■ Kutipan Teks
________

Kemunduran Ekonomi Kerajaan Sriwijaya
Kerajaan Sriwijaya mundur sekitar abad sebelas. Kemunduran kerajaan Sriwijaya diawali dengan adanya serangan dari kerajaan Colamandala dari India yang menyerang Sriwijaya bagian Semenanjung pada sekitar tahun 1023. Kawasan semenanjung yang mendapat serangan ini adalah daerah Kedah/Kadaran atau Kataha. Serangan dari kerajaan Colamandala ini berlangsung sampai tiga kali, yakni tahun 1023, tahun 1030 dan tahun 1068. Mengapa serangan Colamandala ini tidak langsung ke pusat kerajaan,melainkan ke Semenanjung? Untuk dapat menjawab pertanyaan itu, mari ikuti uraian berikut. Kita ketahui bahwa Sriwijaya adalah kerajaan Maritim. Sebagai kerajaan Maritim Sriwijaya sangat mengandalkan kawasan Semenanjung. Peranan penting Sriwijaya adalah kawasan Semenanjung ini. Dengan dikuasainya kawasan Semenanjung ini maka pusat kekuasaan akan melemah. Dengan dikuasainya kawasan Semenanjung yang merupakan urat nadi perekonomian Sriwijaya maka kegiatan perdagangan Sriwijaya menjadi melemah.
Kerajaan Sriwijaya telah berusaha agar kemunduran ekonomi tidaksemakin parah. Cara yang ditempuh untuk mengatasi kemunduran ini adalah dengan membebani bea yang tinggi bagi kapal yang masuk ke Sriwijaya. Ternyata harapan bagi bangkitnya ekonomi Sriwijaya tidak menjadi kenyataan. Justru yang terjadi sebaliknya. Dengan adanya bea yang tinggi ini maka kapal dagang justru menghindar atau menembus blockade. Kapal-kapal dagang ini juga kemudian mengalihkan kegiatan perdagangannya ke Malaka (Malaka waktu itu baru bangkit). Dengan demikian kerajaan Sriwijaya semakin merosot. Kemerosotan dalam bidang ekonomi ini akhirnya berpengaruh dalam bidang sosial budaya kerajaan Sriwijaya.

________

■ Butir Tugas 1
Dalam kutipan tentang kemunduran ekonomi Sriwijaya, pada tahun berapa saja kerajaan Colamandala menyerang kawasan Semenanjung?
■ Butir Tugas 2
Teruskan kutipan tentang kemunduran ekonomi Sriwijaya mulai dari kalimat terakhirnya.
Data tersebut sama sekali tidak diperlukan di sini.

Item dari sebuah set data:
________

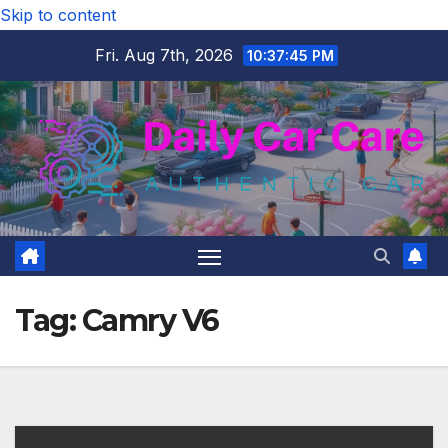
Skip to content
Fri. Aug 7th, 2026
10:37:46 PM
Tag:
Camry V6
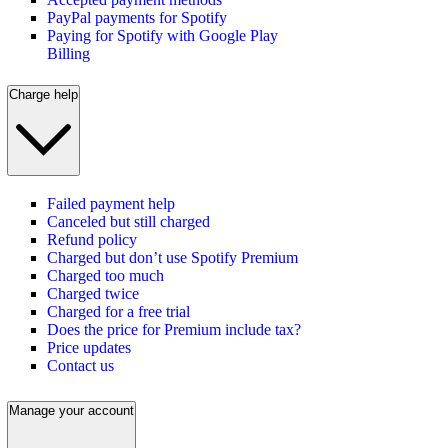
PayPal payments for Spotify
Paying for Spotify with Google Play
Billing
Charge help
Failed payment help
Canceled but still charged
Refund policy
Charged but don’t use Spotify Premium
Charged too much
Charged twice
Charged for a free trial
Does the price for Premium include tax?
Price updates
Contact us
Manage your account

________

■ Jawaban 1
Tahun 1023, 1030, dan 1068.

■ Jawaban 2
Kemunduran Sosial, Budaya dan Politik Sriwijaya
Sriwijaya yang pernah berkembang sejak abad 7 sampai sekitar abad 12 adalah merupakan Negara maritim yang pernah menjadi pusat perdagangan internasional di kawasan selat Malaka. Ramainya kegiatan perdagangan internasional di kerajaan Sriwijaya ini melahirkan kemakmuran bagi rakyat
Sriwijaya. Bahkan dari berita I Tsing dapat kita ketahui bahwa kerajaan Sriwijaya pernah menjadi pusat pengkajian agama Budha. Mahaguru yang terkenal di kawasan ini adalah Satyakrti.
Namun akibat kemunduran ekonomi Sriwijaya berimbas pada kehidupan sosial budaya rakyat. Ketiadaan dana menyebabkan tidak ada biaya untuk membiayai berbagai kegiatan sosial dan budaya. Seperti misal, merawat tempat-tempat suci/ibadah, membiayai pusat-pusat studi agama Budha, membiayai upacara-upacara ritual keagamaan Budha. Dengan ketiadaan kegiatan-kegiatan ritual keagamaan Budha menjadikan perhatian masyarakat terhadap kehidupan sosial dan budaya juga berkurang. Sehingga akhirnya ketika ada alternatif kehidupan keagamaan baru yang dirasa relatif lebih menarik masyarakat kemudian memeluk agama baru tersebut.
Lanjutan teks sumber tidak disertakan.